Problem details: I'd like the records transcribed exactly, leaving the images out.
⁂
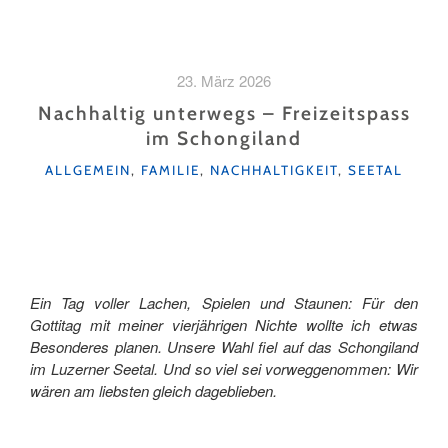
23. März 2026
Nachhaltig unterwegs – Freizeitspass
im Schongiland
KATEGORIEN
ALLGEMEIN
,
FAMILIE
,
NACHHALTIGKEIT
,
SEETAL
Ein Tag voller Lachen, Spielen und Staunen: Für den
Gottitag mit meiner vierjährigen Nichte wollte ich etwas
Besonderes planen. Unsere Wahl fiel auf das Schongiland
im Luzerner Seetal. Und so viel sei vorweggenommen: Wir
wären am liebsten gleich dageblieben.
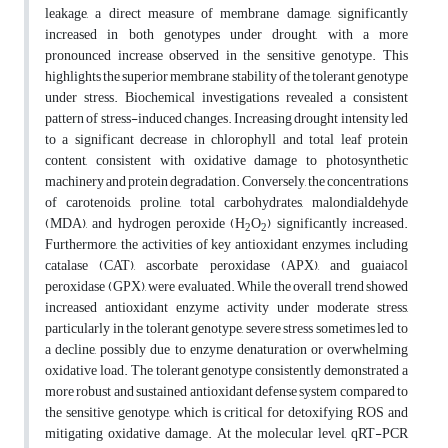
leakage, a direct measure of membrane damage, significantly
increased in both genotypes under drought, with a more
pronounced increase observed in the sensitive genotype. This
highlights the superior membrane stability of the tolerant genotype
under stress. Biochemical investigations revealed a consistent
pattern of stress-induced changes. Increasing drought intensity led
to a significant decrease in chlorophyll and total leaf protein
content, consistent with oxidative damage to photosynthetic
machinery and protein degradation. Conversely, the concentrations
of carotenoids, proline, total carbohydrates, malondialdehyde
(MDA), and hydrogen peroxide (H
O
) significantly increased.
2
2
Furthermore, the activities of key antioxidant enzymes, including
catalase (CAT), ascorbate peroxidase (APX), and guaiacol
peroxidase (GPX), were evaluated. While the overall trend showed
increased antioxidant enzyme activity under moderate stress,
particularly in the tolerant genotype, severe stress sometimes led to
a decline, possibly due to enzyme denaturation or overwhelming
oxidative load. The tolerant genotype consistently demonstrated a
more robust and sustained antioxidant defense system compared to
the sensitive genotype, which is critical for detoxifying ROS and
mitigating oxidative damage. At the molecular level, qRT-PCR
⁂
Answer box:
23. März 2026
Nachhaltig unterwegs – Freizeitspass
im Schongiland
KATEGORIEN
ALLGEMEIN
,
FAMILIE
,
NACHHALTIGKEIT
,
SEETAL
Ein Tag voller Lachen, Spielen und Staunen: Für den
Gottitag mit meiner vierjährigen Nichte wollte ich etwas
Besonderes planen. Unsere Wahl fiel auf das Schongiland
im Luzerner Seetal. Und so viel sei vorweggenommen: Wir
wären am liebsten gleich dageblieben.
leakage, a direct measure of membrane damage, significantly
increased in both genotypes under drought, with a more
pronounced increase observed in the sensitive genotype. This
highlights the superior membrane stability of the tolerant genotype
under stress. Biochemical investigations revealed a consistent
pattern of stress-induced changes. Increasing drought intensity led
to a significant decrease in chlorophyll and total leaf protein
content, consistent with oxidative damage to photosynthetic
machinery and protein degradation. Conversely, the concentrations
of carotenoids, proline, total carbohydrates, malondialdehyde
(MDA), and hydrogen peroxide (H
O
) significantly increased.
2
2
Furthermore, the activities of key antioxidant enzymes, including
catalase (CAT), ascorbate peroxidase (APX), and guaiacol
peroxidase (GPX), were evaluated. While the overall trend showed
increased antioxidant enzyme activity under moderate stress,
particularly in the tolerant genotype, severe stress sometimes led to
a decline, possibly due to enzyme denaturation or overwhelming
oxidative load. The tolerant genotype consistently demonstrated a
more robust and sustained antioxidant defense system compared to
the sensitive genotype, which is critical for detoxifying ROS and
mitigating oxidative damage. At the molecular level, qRT-PCR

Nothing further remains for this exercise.